The whole editorial is interesting, while sort of not convincing when you have the distinct pleasure of knowing way too many hypocritical, judgmental and sexist evanglicals. Some points:
“…liberal pundits gleefully announced that this was going to seriously undermine Governor Palin’s standing with the Republican Party’s evangelical base. Any informed evangelical watcher or evangelical believer could have told them that this is a non-issue.

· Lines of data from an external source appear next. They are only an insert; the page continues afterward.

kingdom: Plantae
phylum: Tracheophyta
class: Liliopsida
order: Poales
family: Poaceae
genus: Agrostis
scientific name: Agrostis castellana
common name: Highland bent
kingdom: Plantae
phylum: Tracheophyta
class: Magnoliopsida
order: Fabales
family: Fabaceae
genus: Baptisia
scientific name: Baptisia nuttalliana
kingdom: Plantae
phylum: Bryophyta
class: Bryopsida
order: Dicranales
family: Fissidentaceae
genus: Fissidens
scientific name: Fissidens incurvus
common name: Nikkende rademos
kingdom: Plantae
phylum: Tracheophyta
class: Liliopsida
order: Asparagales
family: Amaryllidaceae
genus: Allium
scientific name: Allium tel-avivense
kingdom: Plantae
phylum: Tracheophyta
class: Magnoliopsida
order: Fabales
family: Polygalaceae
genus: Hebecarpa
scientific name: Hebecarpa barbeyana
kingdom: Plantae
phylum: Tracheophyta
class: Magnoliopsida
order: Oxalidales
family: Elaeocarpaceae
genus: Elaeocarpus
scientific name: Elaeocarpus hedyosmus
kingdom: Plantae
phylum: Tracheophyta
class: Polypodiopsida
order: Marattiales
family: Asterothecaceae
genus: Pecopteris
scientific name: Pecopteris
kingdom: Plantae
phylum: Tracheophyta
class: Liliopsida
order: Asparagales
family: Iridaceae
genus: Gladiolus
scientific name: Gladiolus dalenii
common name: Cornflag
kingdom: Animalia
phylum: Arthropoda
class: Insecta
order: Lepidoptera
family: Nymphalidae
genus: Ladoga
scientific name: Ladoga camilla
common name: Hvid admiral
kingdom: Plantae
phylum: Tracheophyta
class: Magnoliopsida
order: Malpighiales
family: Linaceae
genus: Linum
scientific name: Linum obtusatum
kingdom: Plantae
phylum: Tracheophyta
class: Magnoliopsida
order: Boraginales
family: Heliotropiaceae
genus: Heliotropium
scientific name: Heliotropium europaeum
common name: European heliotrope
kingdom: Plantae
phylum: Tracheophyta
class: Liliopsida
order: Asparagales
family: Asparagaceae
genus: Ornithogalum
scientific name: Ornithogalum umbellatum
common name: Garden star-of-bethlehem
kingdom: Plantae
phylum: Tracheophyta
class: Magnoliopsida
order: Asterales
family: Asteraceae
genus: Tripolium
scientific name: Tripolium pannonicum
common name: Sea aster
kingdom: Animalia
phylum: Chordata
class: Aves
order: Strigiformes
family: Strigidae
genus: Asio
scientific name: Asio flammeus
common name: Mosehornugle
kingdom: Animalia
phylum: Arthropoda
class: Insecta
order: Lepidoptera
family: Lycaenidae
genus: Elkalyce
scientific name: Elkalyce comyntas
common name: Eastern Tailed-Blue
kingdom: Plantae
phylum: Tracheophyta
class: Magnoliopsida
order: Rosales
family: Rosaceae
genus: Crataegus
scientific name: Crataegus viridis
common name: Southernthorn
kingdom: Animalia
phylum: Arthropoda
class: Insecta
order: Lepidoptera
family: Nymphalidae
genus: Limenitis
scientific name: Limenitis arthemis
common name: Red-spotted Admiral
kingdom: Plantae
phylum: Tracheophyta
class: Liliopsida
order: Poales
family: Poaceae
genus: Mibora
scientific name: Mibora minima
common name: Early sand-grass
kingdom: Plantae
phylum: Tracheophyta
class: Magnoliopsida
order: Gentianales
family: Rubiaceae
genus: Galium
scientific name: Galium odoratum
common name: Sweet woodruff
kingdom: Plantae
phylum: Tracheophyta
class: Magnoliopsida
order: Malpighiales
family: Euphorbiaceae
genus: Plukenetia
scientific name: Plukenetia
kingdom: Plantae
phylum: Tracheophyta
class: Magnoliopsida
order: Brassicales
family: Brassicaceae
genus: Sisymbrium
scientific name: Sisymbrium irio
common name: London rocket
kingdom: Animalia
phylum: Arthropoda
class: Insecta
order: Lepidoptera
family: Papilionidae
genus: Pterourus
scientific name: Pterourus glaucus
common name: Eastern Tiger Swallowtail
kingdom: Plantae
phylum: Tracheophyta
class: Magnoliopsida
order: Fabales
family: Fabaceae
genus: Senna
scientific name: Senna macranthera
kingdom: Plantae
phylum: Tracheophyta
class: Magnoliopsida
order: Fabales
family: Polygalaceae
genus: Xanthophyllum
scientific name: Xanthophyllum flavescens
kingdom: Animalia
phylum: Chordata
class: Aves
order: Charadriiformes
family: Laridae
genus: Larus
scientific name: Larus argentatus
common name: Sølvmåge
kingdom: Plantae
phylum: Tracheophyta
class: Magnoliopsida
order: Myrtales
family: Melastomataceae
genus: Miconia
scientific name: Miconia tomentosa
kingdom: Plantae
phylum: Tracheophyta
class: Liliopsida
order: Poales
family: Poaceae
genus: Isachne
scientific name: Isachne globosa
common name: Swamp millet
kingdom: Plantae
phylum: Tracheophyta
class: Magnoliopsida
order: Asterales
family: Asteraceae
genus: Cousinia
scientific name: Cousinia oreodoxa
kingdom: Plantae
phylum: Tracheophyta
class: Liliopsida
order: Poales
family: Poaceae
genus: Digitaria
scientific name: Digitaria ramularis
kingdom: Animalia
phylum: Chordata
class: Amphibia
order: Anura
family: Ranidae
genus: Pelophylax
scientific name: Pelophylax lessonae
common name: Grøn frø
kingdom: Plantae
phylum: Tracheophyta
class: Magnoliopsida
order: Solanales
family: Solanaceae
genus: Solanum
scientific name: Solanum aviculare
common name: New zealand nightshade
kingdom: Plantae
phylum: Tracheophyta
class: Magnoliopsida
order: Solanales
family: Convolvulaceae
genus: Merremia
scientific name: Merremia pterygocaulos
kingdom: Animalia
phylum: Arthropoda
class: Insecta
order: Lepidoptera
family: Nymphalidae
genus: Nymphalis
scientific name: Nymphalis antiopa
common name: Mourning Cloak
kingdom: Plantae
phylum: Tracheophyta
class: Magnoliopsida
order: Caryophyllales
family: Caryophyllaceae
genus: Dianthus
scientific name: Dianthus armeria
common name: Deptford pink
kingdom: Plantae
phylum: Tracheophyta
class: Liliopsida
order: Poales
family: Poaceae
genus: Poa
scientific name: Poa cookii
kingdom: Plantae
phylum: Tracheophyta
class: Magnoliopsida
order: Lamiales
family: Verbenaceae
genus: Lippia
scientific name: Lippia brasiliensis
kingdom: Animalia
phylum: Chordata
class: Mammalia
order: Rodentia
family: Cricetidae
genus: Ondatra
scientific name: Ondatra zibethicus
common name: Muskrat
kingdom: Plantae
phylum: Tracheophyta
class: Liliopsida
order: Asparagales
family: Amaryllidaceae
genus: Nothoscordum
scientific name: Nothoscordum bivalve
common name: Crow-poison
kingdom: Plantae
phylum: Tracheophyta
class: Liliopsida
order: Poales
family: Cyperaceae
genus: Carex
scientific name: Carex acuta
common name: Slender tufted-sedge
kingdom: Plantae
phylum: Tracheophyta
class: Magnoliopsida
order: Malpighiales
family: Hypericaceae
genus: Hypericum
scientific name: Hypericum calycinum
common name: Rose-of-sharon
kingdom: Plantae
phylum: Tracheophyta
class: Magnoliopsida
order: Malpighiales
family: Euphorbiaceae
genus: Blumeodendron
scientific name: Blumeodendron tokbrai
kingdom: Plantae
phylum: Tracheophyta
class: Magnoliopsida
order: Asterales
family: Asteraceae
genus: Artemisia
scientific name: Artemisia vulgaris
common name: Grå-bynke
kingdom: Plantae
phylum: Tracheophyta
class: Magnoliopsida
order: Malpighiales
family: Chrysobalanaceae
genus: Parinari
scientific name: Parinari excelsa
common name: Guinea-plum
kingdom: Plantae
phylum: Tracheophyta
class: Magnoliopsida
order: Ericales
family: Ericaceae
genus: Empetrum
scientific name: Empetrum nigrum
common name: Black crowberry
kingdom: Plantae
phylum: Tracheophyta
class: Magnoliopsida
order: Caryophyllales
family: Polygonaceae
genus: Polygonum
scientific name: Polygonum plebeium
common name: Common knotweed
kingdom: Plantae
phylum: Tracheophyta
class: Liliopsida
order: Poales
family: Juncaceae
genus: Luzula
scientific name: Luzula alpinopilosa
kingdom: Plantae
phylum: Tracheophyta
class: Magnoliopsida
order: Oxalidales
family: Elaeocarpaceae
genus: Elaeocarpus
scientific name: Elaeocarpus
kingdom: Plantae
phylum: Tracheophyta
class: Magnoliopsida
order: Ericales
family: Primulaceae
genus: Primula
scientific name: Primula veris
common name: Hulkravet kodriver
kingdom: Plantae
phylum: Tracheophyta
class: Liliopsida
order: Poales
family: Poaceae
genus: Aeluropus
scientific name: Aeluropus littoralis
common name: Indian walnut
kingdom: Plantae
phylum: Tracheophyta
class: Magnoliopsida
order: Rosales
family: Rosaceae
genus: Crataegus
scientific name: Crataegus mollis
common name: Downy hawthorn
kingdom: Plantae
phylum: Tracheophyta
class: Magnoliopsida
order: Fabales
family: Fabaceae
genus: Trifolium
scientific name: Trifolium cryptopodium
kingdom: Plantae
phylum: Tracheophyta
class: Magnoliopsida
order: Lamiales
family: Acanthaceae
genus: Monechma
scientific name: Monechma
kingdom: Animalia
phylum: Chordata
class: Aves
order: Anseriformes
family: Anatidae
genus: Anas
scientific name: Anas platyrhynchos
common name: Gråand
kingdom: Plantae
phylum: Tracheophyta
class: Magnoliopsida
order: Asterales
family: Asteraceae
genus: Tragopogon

It is a non-issue because John Newton’s famous line, “I once was lost but now I’m found,” defines the evangelical ethos. We specialize in troubled lives. Stories of transformation from sin and degradation to righteousness and wholeness frame the way evangelicals see life. From the slave-trading Newton to the White House “hatchet man” Chuck Colson, God saves people from their slavery to sin and uses them to restore others. Indeed, those of us who never did anything particularly shocking sometimes have trouble fitting in.”
Yet they can slut-shame with the best of ‘em…
“The president of the Southern Baptist Ethics and Religious Liberty Commission compares the Palins to the Thatcher household: Dennis was head of the family, while Maggie ran the government. Land subscribes to the Baptist Faith and Message, which teaches that ecclesiastical and marital leadership are male territory. But Land is married to a strong woman, a professional with a Ph.D. …
Not all evangelicals believe that biblical admonitions about gender, church, and marriage apply beyond their first-century context. Indeed, the late Kenneth Kantzer, Billy Graham’s handpicked editor for CT, was an outspoken egalitarian. Yet the majority of evangelicals find it natural to follow what they see as a biblical pattern. Maleness and femaleness, though potent archetypes in church and home, are neither qualification nor impediment in any other endeavor.”
I just don’t buy it. You’d let women be the head of a church then if you really believed that.